No Dia Nacional de Luta dos Povos Indígenas, originários lutam pela manutenção dos direitos constitucionais

“Dia do índio é todo dia. Todo dia é dia de luta, de resistência, de consagração com os nossos rituais para fortalecer os nossos espíritos perante essa luta enorme que não está perto de acabar. É uma luta constante”. Essa é a declaração que Alan Miguel Alves Apurinã — cuja grafia no seu idioma é Ewyryky Pupykary —, liderança social da Nação Apurinã, Sul do Estado do Amazonas, deu ao Sinpro-DF na manhã desta segunda-feira (7), Dia Nacional de Luta dos Povos Indígenas.

 

A comemoração é no dia 7 de fevereiro, e, neste ano, a principal luta da pauta dos povos originários e do povo brasileiro é assegurar a manutenção dos direitos conquistados e formalizados em lei na Constituição Federal de 1988 perante os ataques sistemáticos do governo Jair Bolsonaro (PL) e demais políticos, principalmente, os da bancada ruralista, eleitos em 2018, que estão nos poderes para sustentar, ilegalmente, esses ataques.

 

“Neste dia temos a oportunidade de refletir e tomar uma atitude em favor do humanismo, em defesa do meio ambiente e dos direitos dos povos a ter seus próprios territórios. É o momento de engrossar as fileiras da luta dos povos originários pelo direito à terra, aos costumes, aos seus próprios idiomas e cultura, à saúde e educação, à preservação dos seus direitos, usurpados e atacados pela bancada ruralista e pelas violências do governo Jair Bolsonaro. É o momento de a gente dar um passo definitivo pelo direito de preservar a natureza e pelo direito à vida. Pelo direito de existir”, pondera Márcia Gilda Moreira Cosme, coordenadora da Secretaria de Raça e Sexualidade do Sinpro-DF.

 

Alan Apurinã lembra que os artigos 231 e 232 da Constituição são atacados todo dia pelo governo Bolsonaro e a bancada ruralista. Esses artigos foram conquistados ainda na Assembleia Constituinte, realizada na década de 1980, com massiva participação e apoio generalizado da população brasileira, após os 21 anos do sanguinário regime de exceção imposto ao Brasil pela ditadura civil-empresarial-militar. “Esses artigos afirmam que todo território indígena deve ser demarcado e cuidado pelas políticas públicas de saúde, educação, proteção territorial e ambiental. Que nossas línguas, costumes e crenças devem ser preservados. O problema é que o governo Bolsonaro não executa essas leis e, por isso, a nossa luta atual é para manter esses direitos”, afirma.

**DADOS ARMAZENADOS**

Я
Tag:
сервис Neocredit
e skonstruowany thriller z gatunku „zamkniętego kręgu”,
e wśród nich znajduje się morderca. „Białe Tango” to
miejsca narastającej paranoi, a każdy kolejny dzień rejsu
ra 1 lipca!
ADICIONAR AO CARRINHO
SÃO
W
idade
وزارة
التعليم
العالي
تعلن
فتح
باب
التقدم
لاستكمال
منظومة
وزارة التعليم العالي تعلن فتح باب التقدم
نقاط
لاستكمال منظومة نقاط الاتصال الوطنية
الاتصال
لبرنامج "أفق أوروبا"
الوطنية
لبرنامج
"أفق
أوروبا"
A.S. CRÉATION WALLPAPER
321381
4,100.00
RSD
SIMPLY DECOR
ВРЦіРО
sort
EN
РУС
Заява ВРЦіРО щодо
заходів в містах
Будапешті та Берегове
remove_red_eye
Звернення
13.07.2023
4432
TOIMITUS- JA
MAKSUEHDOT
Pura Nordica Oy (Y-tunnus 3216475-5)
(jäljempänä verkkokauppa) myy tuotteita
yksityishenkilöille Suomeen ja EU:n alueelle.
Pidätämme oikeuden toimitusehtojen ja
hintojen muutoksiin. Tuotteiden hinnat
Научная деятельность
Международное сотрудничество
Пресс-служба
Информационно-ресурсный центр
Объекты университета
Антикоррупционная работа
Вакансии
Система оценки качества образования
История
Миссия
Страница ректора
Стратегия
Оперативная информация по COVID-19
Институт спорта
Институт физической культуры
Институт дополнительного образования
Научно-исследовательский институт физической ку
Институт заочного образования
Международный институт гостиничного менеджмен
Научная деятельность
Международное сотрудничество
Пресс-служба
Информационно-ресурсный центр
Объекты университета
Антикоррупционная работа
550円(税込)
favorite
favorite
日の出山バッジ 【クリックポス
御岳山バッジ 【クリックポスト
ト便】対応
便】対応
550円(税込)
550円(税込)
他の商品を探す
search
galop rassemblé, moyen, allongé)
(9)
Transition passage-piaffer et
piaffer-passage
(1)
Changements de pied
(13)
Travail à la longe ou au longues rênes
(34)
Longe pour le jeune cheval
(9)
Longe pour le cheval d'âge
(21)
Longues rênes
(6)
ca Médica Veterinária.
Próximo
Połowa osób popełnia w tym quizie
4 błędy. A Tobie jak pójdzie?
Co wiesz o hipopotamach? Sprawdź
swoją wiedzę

**CONJUNTO DE TAREFAS**
**a.** Reescreva em forma de lista o parágrafo do trecho do texto que começa com "Alan Apurinã lembra que", mantendo seus fatos principais.
**b.** Responda às perguntas abaixo com base no trecho do texto:
(i) Em que data se comemora o Dia Nacional de Luta dos Povos Indígenas?
(ii) Como se escreve o nome de Alan Miguel Alves Apurinã no seu idioma?
(iii) Que cargo Márcia Gilda Moreira Cosme ocupa no Sinpro-DF?
**c.** Copie fielmente a parte do trecho do texto que começa em "No Dia Nacional" e segue até "dos Povos Indígenas.".

**RESPOSTAS**
**a.**
- Segundo Alan Apurinã, o governo Bolsonaro e a bancada ruralista atacam todo dia os artigos 231 e 232 da Constituição.
- Esses artigos foram conquistados na Assembleia Constituinte da década de 1980. Ela contou com massiva participação e apoio generalizado da população, após os 21 anos da ditadura civil-empresarial-militar.
- Os artigos determinam a demarcação de todo território indígena e o cuidado dele por políticas públicas de saúde, educação e proteção territorial e ambiental.
- Eles também determinam a preservação das línguas, dos costumes e das crenças indígenas.
- Como o governo Bolsonaro não executa essas leis, a luta atual é para manter esses direitos.

**b.**
(i) No dia 7 de fevereiro.
(ii) Ewyryky Pupykary.
(iii) Ela é coordenadora da Secretaria de Raça e Sexualidade do Sinpro-DF.

**c.**
No Dia Nacional de Luta dos Povos Indígenas, originários lutam pela manutenção dos direitos constitucionais

“Dia do índio é todo dia. Todo dia é dia de luta, de resistência, de consagração com os nossos rituais para fortalecer os nossos espíritos perante essa luta enorme que não está perto de acabar. É uma luta constante”. Essa é a declaração que Alan Miguel Alves Apurinã — cuja grafia no seu idioma é Ewyryky Pupykary —, liderança social da Nação Apurinã, Sul do Estado do Amazonas, deu ao Sinpro-DF na manhã desta segunda-feira (7), Dia Nacional de Luta dos Povos Indígenas.